COA flags P53M unliquidated cash advances granted by OPAPP


    THE Commission on Audit has questioned the Office of the Presidential Adviser on the Peace Process (OPAPP) for releasing P53.79 million in cash advances to special disbursing officers in violation of existing regulations.

    In the 2019 audit of the OPAPP released last October 7, the COA said 83 percent of the outstanding yearend balance or P44.78 million “remained unliquidated for 61 days to over one year.”

    Under COA Circular No. 97-002, when the cash advance remains unused after two months, the officer who has custody of the money is required to return it to the collecting officer.

    Likewise, full liquidation must be done at the end of the year.

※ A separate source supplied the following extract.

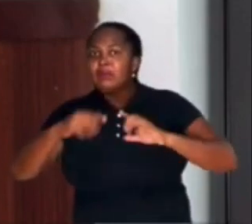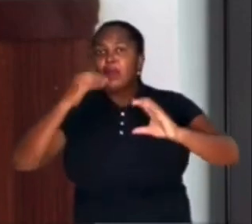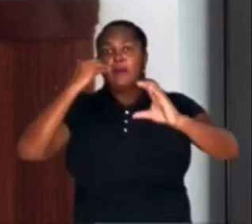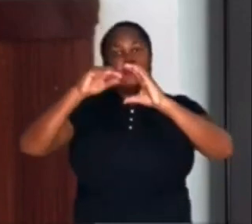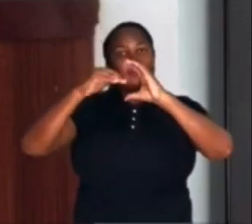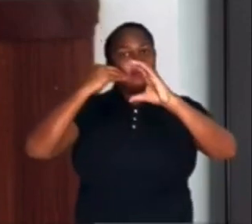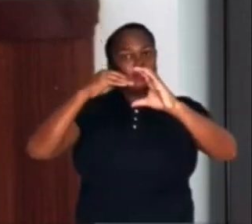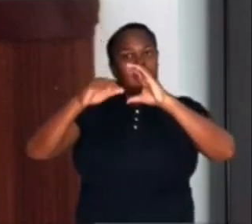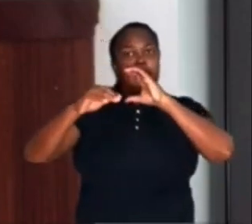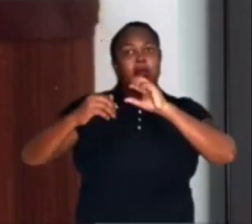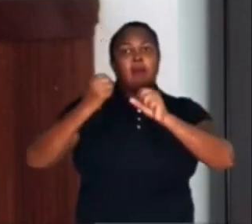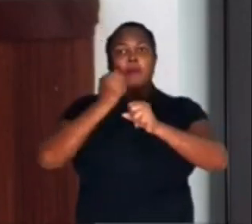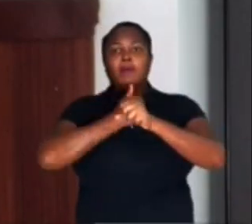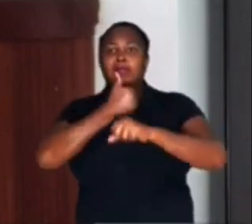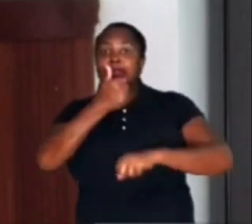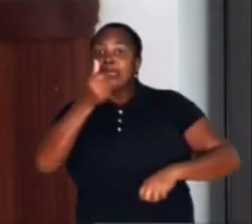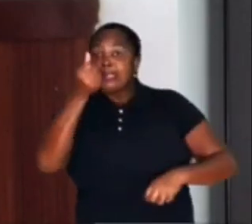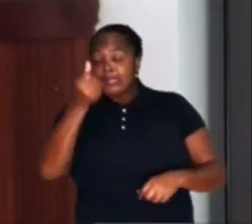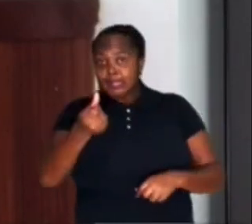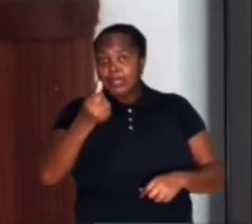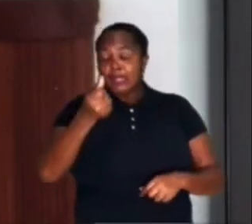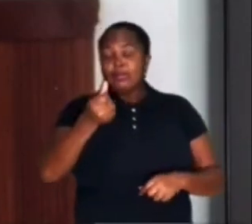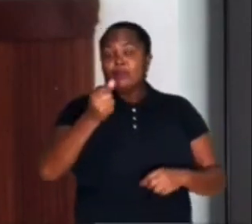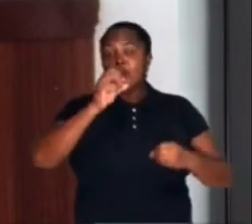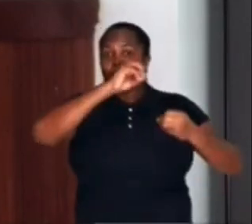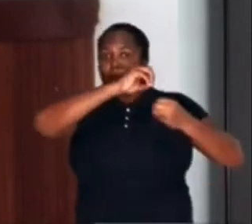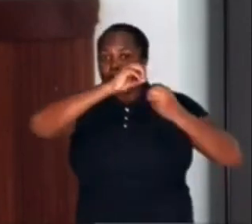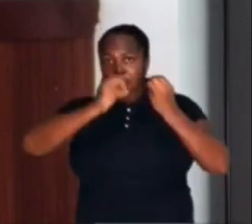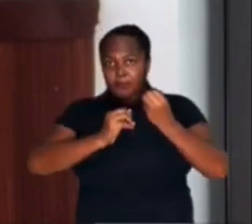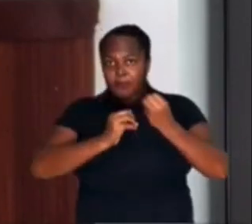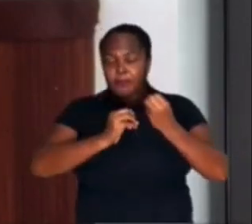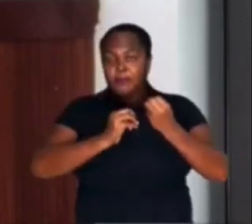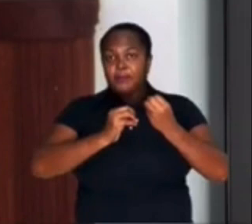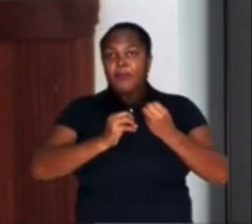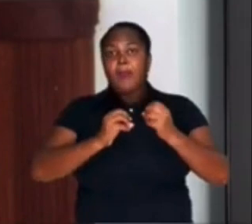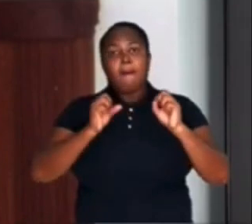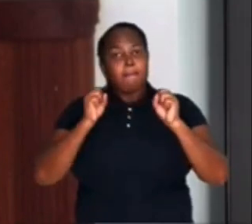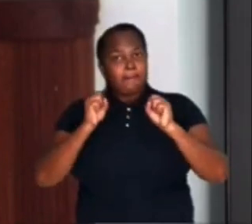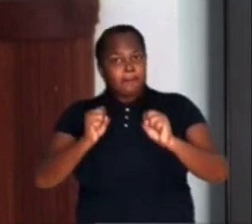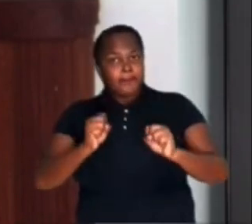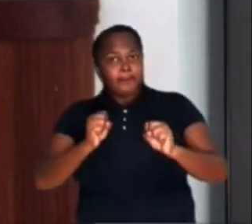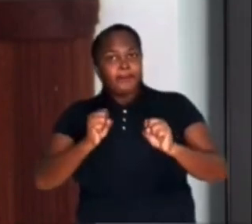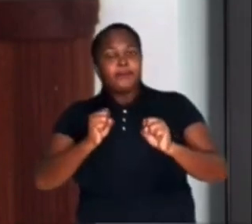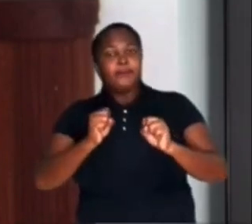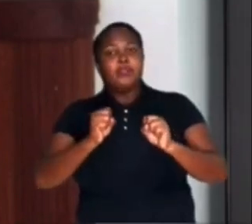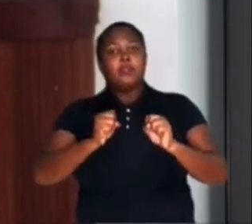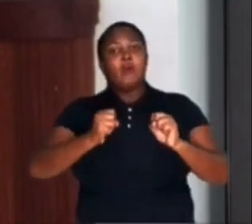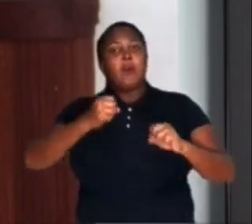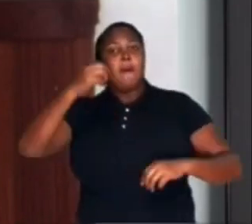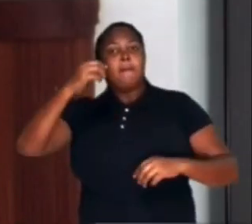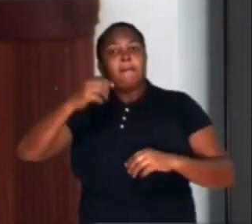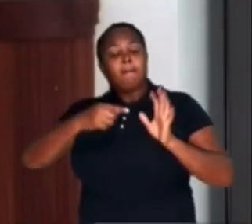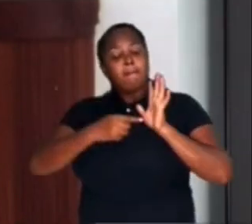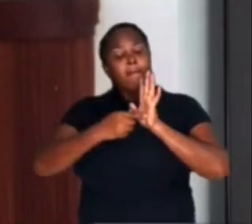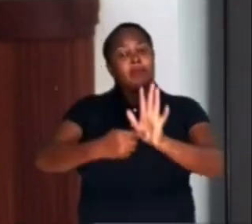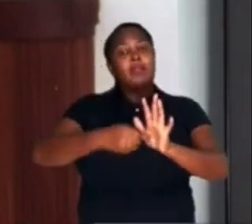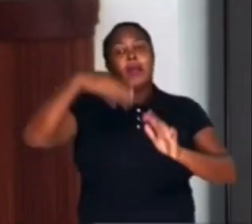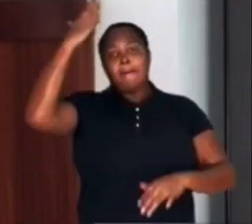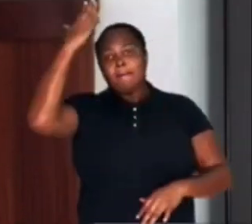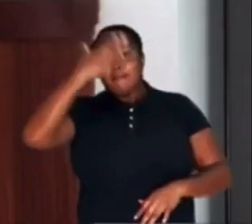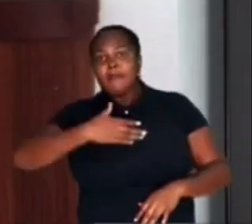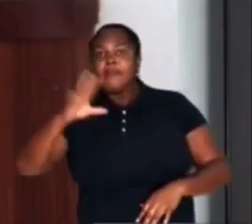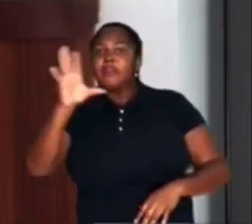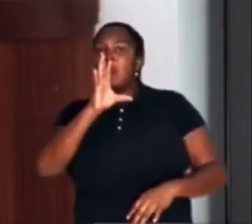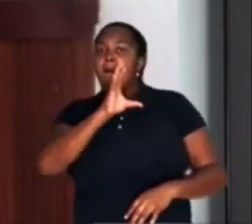dos 16 anos do blog do Gusmão pode ser considerado prova de amor e devoção a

    Under the Government Auditing Manual, cash advances may cover purposes such as salaries and wages, travels, special time-bound undertakings, and petty operating expenses. However, the money cannot be spent on any purpose other than the reason for which it was granted.

    Government auditors said the OPAPP failed to observe these rules which paved the way for the accumulation of unliquidated cash advances.

    “A total of 123 special cash advances aggregating P40,837,744.40 were granted to 52 AOs (accountable officers) in CY 2019 despite the non-liquidation of their previous cash advances,” the audit team noted.

    Likewise challenged for validity was the release of P10 million in cash advances without any timetable or any supporting documents indicating the specific purpose for such funds.

    Ordinarily an application for cash advance has to state the program or schedule of activities to indicate a specific purpose.

    The said amount was released in two tranches of P5 million each. The first one was dated January 29, 2019 and the second one on February 6, 2019.

    The explanation for the fund release was “for expenses of the Bangsamoro Commission, Moro Islamic Liberation Front (MILF), Moro National Liberation Front (MNLF) and the OPAPP Peace Assemblies in support of the ratification of the Bangsamoro Organic Law (BOL).”

    “Non-compliance with the rules and regulations on cash advances are considered weakness in the control of government resources. The longer the unutilized funds in the hands of the AOs, the higher probability of exposing such funds to possible misuse or misapplication or loss,” auditors warned.

    The COA urged the OPAPP to send demand letters to all accountable officers to liquidate how they spent their cash advances or to refund the excess balance if the purpose has been completed.

    It likewise reminded the agency to require submission of full documentary requirements in future releases of cash advances

    Should the accountable officers still fail to submit a valid liquidation, the COA said OPAPP should file criminal and administrative complaints against its erring officers.